Mais grave: a mesma pesquisa mostra que “todo o orçamento aprovado para a Defensoria Pública Federal no ano de 2025 corresponde a apenas 0,04% do orçamento fiscal da União”. Em termos práticos, isso significa que “cada R$ 100,00 do orçamento fiscal federal destinam apenas R$ 0,04 à Defensoria Pública da União”. Esse valor irrisório, comparado à grandiosidade de outras áreas, revela que o obstáculo à interiorização da DPU não é econômico, mas político.

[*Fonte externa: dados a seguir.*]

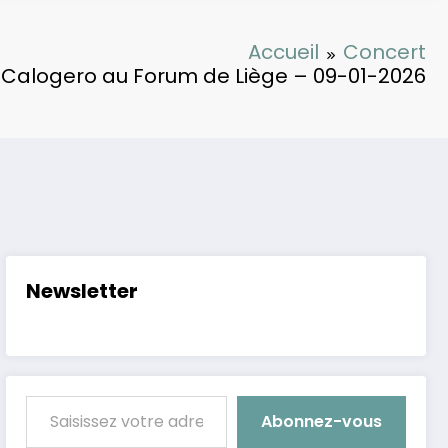
Accueil
Concert
Calogero au Forum de Liège – 09-01-2026
Newsletter
Saisissez votre adresse e-mail…
Abonnez-vous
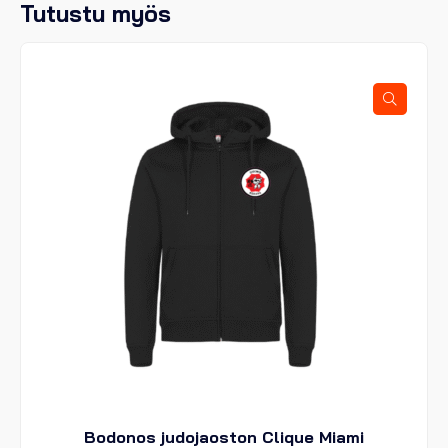
Tutustu myös
Bodonos judojaoston Clique Miami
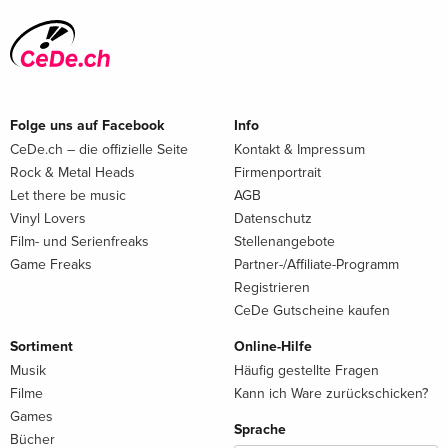
Folge uns auf Facebook
Info
CeDe.ch – die offizielle Seite
Kontakt & Impressum
Rock & Metal Heads
Firmenportrait
Let there be music
AGB
Vinyl Lovers
Datenschutz
Film- und Serienfreaks
Stellenangebote
Game Freaks
Partner-/Affiliate-Programm
Registrieren
CeDe Gutscheine kaufen
Sortiment
Online-Hilfe
Musik
Häufig gestellte Fragen
Filme
Kann ich Ware zurückschicken?
Games
Sprache
Bücher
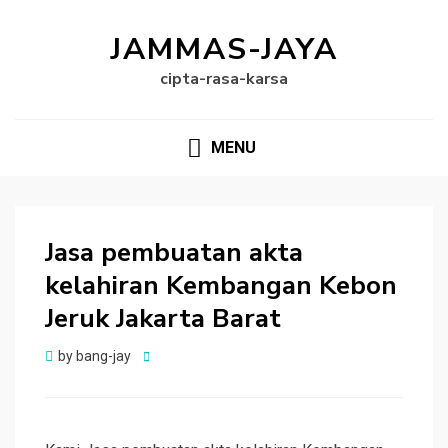
JAMMAS-JAYA
cipta-rasa-karsa
MENU
Jasa pembuatan akta
kelahiran Kembangan Kebon
Jeruk Jakarta Barat
Posted
by
bang-jay
on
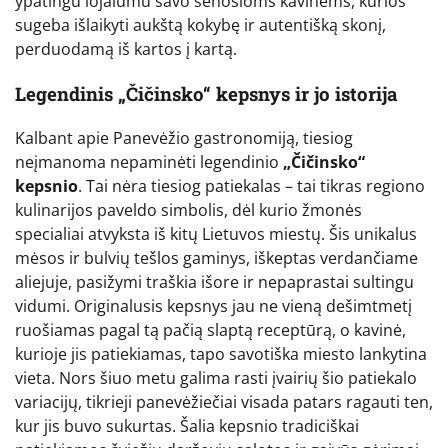
ypatingu lojalumu savo senosioms kavinėms, kurios
sugeba išlaikyti aukštą kokybę ir autentišką skonį,
perduodamą iš kartos į kartą.
Legendinis „Čičinsko“ kepsnys ir jo istorija
Kalbant apie Panevėžio gastronomiją, tiesiog
neįmanoma nepaminėti legendinio
„Čičinsko“
kepsnio
. Tai nėra tiesiog patiekalas – tai tikras regiono
kulinarijos paveldo simbolis, dėl kurio žmonės
specialiai atvyksta iš kitų Lietuvos miestų. Šis unikalus
mėsos ir bulvių tešlos gaminys, iškeptas verdančiame
aliejuje, pasižymi traškia išore ir nepaprastai sultingu
vidumi. Originalusis kepsnys jau ne vieną dešimtmetį
ruošiamas pagal tą pačią slaptą receptūrą, o kavinė,
kurioje jis patiekiamas, tapo savotiška miesto lankytina
vieta. Nors šiuo metu galima rasti įvairių šio patiekalo
variacijų, tikrieji panevėžiečiai visada patars ragauti ten,
kur jis buvo sukurtas. Šalia kepsnio tradiciškai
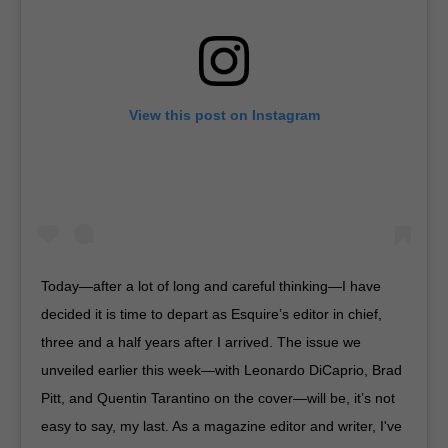
View this post on Instagram
Today—after a lot of long and careful thinking—I have
decided it is time to depart as Esquire’s editor in chief,
three and a half years after I arrived. The issue we
unveiled earlier this week—with Leonardo DiCaprio, Brad
Pitt, and Quentin Tarantino on the cover—will be, it’s not
easy to say, my last. As a magazine editor and writer, I've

Diante disso, é preciso afirmar: a União, se tiver vontade política, pode remanejar recursos e priorizar a interiorização da DPU. Trata-se de decidir que o acesso à Justiça dos mais pobres esteja entre as prioridades do Estado.

Luciana Dytz é defensora pública federal.
Luciana Dytz é defensora pública federal.

Ao não cumprir a EC 80, o Brasil perpetua desigualdade estrutural: juízes federais, procuradores e advogados da União estão em todas as subseções, enquanto defensores federais — que atendem justamente os mais pobres — seguem ausentes em mais de 70% delas. É aceitar que a porta da Justiça se abra apenas para alguns.

A DPU é jovem, nascida com a Constituição de 1988 e implantada em 1995 em caráter emergencial. Sua autonomia orçamentária só veio em 2013. Quando o teto de gastos foi instituído, em 2016, a expansão da Defensoria ainda estava em fase inicial. Diferentemente de outras carreiras já consolidadas, a DPU foi diretamente impactada.

Interiorizar a DPU é mais do que exigência constitucional. É garantir que mulheres como Thaís, trabalhadores rurais, indígenas, quilombolas e milhões de brasileiros vulneráveis tenham voz no sistema de Justiça. Cumprir a Constituição não pode ser visto como gasto, mas como investimento em cidadania. A ADI 7792 pede ao STF que reafirme o óbvio: a Justiça só é plena quando chega a todos.